Let $A$ be a real $n\times n$ matrix. How are the eigenvalues of $A$ and $AA^T$ related?

What I have come up with so far is that if we let $\lambda_1,\ldots,\lambda_n$ denote the eigenvalues of $A$, then since $$ \det(AA^T) = \det(A)^2 $$ we can deduce the product of the eigenvalues of $AA^T$ is the product of the eigenvalues of $A$ squared.
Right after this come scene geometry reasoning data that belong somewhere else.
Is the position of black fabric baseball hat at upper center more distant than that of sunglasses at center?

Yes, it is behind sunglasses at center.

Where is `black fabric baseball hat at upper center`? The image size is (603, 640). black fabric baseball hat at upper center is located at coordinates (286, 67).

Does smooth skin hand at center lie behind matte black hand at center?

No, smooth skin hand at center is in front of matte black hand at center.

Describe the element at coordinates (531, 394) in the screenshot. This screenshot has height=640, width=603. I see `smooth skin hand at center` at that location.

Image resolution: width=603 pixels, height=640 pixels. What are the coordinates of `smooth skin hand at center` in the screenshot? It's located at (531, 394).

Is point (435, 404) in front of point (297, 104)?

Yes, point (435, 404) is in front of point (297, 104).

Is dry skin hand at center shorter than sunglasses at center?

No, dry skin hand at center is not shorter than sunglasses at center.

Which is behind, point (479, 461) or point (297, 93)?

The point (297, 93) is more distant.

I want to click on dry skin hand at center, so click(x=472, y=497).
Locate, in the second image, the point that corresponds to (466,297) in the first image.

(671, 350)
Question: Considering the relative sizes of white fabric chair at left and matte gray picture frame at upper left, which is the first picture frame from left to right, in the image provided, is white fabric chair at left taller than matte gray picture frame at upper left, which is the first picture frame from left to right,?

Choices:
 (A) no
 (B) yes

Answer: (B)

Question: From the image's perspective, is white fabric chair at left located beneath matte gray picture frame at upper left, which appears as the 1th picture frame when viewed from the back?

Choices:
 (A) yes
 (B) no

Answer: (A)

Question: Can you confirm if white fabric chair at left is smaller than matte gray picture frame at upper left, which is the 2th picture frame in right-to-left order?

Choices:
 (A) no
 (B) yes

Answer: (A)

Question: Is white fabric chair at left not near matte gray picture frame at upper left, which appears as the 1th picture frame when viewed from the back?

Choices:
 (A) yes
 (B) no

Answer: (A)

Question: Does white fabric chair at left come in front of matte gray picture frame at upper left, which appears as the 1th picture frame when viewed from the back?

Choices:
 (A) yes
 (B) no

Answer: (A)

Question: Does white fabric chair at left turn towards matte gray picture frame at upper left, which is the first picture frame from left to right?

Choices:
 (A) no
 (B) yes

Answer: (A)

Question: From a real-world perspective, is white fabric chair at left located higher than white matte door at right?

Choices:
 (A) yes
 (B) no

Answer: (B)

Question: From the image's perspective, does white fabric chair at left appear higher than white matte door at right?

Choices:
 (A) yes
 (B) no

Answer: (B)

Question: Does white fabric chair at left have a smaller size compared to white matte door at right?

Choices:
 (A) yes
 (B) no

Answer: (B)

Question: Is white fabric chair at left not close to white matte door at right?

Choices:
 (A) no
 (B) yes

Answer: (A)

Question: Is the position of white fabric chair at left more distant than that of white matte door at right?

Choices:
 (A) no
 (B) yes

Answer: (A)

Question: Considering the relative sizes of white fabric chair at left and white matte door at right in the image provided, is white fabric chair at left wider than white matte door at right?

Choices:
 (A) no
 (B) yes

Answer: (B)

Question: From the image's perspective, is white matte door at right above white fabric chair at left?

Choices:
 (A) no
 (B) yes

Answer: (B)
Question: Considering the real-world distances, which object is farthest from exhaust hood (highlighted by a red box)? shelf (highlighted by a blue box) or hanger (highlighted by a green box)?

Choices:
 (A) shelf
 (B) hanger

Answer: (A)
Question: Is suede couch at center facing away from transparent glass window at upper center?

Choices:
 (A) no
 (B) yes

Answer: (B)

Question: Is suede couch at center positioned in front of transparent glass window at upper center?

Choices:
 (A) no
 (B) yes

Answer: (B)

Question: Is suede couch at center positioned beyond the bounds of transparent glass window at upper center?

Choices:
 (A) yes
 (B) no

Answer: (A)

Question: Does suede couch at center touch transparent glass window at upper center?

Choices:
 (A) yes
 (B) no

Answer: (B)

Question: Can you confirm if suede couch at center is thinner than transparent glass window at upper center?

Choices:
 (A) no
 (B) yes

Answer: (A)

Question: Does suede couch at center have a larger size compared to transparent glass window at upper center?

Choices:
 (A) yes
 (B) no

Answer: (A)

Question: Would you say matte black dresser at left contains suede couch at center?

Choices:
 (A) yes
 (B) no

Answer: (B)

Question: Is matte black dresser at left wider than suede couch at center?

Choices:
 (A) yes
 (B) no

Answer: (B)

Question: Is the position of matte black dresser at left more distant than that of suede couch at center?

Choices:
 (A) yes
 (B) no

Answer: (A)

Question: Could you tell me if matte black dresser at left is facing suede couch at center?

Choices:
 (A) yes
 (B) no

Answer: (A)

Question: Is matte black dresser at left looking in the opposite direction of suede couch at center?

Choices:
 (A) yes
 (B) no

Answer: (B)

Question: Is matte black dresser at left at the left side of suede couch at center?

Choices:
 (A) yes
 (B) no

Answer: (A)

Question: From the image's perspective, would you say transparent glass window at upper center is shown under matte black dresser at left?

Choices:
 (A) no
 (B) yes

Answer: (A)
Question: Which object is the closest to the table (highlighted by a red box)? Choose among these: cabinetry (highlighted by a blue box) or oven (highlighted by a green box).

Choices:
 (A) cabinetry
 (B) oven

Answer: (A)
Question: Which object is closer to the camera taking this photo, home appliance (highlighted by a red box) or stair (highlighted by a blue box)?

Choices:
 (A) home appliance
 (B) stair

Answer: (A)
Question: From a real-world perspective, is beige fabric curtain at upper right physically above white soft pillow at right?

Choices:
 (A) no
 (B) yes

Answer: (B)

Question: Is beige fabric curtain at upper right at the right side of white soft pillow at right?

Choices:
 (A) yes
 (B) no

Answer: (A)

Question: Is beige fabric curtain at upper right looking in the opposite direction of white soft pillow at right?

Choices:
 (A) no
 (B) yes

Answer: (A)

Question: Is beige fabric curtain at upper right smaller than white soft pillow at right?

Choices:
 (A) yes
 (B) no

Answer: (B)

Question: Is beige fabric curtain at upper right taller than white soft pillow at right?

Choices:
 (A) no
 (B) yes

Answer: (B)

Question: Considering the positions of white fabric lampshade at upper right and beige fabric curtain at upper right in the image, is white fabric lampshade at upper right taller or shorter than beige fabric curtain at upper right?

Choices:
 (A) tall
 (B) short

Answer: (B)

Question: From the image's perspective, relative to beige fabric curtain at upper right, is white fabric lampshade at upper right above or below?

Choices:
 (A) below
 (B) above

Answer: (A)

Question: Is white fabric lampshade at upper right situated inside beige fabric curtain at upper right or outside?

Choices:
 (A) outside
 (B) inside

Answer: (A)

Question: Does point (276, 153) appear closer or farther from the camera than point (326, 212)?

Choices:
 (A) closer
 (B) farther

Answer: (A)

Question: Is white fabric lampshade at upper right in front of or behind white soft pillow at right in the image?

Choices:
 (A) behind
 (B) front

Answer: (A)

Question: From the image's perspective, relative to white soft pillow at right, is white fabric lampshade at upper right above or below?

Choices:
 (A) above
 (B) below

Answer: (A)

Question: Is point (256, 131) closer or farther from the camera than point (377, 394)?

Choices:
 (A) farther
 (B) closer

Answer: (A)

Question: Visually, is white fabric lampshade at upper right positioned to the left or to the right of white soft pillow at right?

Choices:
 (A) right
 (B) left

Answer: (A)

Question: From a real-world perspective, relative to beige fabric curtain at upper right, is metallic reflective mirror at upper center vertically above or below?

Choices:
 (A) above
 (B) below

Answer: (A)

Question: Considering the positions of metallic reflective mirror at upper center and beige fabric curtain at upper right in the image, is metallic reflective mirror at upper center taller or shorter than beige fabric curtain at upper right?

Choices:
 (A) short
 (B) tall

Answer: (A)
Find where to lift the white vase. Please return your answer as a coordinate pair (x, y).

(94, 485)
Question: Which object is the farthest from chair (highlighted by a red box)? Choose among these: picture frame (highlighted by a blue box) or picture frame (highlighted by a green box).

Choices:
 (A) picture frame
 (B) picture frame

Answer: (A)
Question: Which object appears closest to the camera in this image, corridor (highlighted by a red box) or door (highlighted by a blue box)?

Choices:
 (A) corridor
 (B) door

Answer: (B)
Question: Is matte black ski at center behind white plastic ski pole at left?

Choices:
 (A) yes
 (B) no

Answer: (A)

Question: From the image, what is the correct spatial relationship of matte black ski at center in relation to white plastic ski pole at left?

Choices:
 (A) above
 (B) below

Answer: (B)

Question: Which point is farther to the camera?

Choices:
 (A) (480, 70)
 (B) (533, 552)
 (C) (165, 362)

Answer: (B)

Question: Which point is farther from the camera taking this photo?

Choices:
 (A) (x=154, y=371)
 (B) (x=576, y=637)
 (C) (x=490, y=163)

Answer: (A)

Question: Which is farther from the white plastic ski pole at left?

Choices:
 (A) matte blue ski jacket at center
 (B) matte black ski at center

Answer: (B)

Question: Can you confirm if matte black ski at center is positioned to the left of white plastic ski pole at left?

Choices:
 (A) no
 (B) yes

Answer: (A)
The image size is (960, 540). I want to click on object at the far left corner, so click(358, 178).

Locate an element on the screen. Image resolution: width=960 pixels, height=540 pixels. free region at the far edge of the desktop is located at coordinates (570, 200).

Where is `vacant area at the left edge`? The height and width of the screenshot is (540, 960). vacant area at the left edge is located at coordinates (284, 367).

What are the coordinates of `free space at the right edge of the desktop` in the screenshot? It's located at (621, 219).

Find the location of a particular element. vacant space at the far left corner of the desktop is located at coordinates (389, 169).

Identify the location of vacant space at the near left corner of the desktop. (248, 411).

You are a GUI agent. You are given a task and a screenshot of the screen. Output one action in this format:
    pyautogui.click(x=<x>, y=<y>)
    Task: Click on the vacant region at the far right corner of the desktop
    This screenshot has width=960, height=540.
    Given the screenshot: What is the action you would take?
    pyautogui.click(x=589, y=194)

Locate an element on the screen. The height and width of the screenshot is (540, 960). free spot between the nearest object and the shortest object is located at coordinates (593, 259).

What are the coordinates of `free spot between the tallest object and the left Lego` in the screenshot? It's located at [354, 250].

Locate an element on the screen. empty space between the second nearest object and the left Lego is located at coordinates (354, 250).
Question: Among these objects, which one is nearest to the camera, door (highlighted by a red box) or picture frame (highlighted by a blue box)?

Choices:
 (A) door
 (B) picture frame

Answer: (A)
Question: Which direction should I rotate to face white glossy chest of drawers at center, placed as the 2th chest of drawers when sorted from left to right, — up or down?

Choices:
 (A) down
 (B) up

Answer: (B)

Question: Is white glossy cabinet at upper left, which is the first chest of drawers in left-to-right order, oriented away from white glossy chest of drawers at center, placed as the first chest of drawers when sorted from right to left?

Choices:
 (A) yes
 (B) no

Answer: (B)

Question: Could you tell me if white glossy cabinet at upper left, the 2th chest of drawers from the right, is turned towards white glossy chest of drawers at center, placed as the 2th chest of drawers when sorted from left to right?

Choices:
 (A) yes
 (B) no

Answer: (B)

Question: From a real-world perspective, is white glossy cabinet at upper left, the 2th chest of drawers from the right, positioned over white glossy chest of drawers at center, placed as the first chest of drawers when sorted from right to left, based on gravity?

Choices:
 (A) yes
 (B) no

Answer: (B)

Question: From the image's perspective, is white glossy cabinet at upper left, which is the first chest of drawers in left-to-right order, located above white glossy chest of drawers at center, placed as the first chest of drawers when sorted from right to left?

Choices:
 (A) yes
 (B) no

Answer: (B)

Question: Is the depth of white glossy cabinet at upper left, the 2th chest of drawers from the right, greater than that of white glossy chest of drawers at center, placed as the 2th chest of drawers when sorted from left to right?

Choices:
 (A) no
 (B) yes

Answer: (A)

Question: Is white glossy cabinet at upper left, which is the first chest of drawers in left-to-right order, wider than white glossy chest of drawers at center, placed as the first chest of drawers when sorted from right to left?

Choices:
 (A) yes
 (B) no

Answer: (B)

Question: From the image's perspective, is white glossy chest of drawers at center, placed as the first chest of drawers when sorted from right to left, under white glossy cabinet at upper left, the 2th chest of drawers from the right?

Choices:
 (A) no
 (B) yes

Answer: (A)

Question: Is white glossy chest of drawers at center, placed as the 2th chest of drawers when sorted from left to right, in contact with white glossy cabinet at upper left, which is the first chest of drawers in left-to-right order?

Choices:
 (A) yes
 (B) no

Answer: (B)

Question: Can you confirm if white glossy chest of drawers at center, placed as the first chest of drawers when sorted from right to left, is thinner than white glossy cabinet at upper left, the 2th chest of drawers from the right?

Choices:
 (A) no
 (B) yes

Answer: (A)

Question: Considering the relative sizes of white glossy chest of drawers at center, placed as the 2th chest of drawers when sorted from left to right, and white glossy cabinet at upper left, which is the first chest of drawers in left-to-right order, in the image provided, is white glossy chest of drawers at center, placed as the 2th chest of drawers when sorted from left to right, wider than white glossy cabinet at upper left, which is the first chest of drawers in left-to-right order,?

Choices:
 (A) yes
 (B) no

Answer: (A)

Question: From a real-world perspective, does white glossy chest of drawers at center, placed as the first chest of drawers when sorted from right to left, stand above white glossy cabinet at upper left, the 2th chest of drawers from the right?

This lead me to believe that $\lambda_1^2,\ldots,\lambda_n^2$ are the eigenvalues of $AA^T$, but I have not been able to prove it.

Any help is appreciated!

Answer 1

The eigenvalues of $A A^T$ are nonnegative real numbers. Their square roots are called the singular values of $A$ (and $A^T$). Like the eigenvalues of $A$, they multiply out to the determinant. Nonetheless your statement usually fails. A rotation by $\pi/2$ in $\mathbb{R}^2$ shows the point easily enough: the eigenvalues are $\pm i$, their square is $-1$, but $A A^T=I$, whose eigenvalues are $1$. Requiring the eigenvalues to be real doesn't fix the matter, either.

You can get a relationship when $A$ is normal: in this case $A$ and $A^*$ (the conjugate transpose) commute, so they share eigenvectors. The eigenvalues of $A^*$ are the conjugates of the eigenvalues of $A$, however, even when $A$ was real to begin with. Thus for an eigenvector $x$ of $A^*$ with eigenvalue $\lambda$ you have $A A^* x = \lambda A x = \lambda \overline{\lambda} x = |\lambda|^2 x$. But even now taking the square root removes whatever complex phase that $\lambda$ may have had.

You could have proved the same thing from the assumption of unitary diagonalizability...but in fact the (generalized) spectral theorem tells us that this is equivalent to normality.

Answer 2

Recall that $A$ and $A^T$ have the same set of eigenvalues.

Since, for $\lambda \in \mathbb{R}$ we have that $Ax = \lambda x$ and $A^Tx = \lambda x$ we obtain

$$A^TAx = A^T(Ax) = A^T\lambda x = \lambda(A^Tx) = \lambda^2x$$

and similarly $$AA^Tx = A(A^Tx) = A\lambda x = \lambda(Ax) = \lambda^2x$$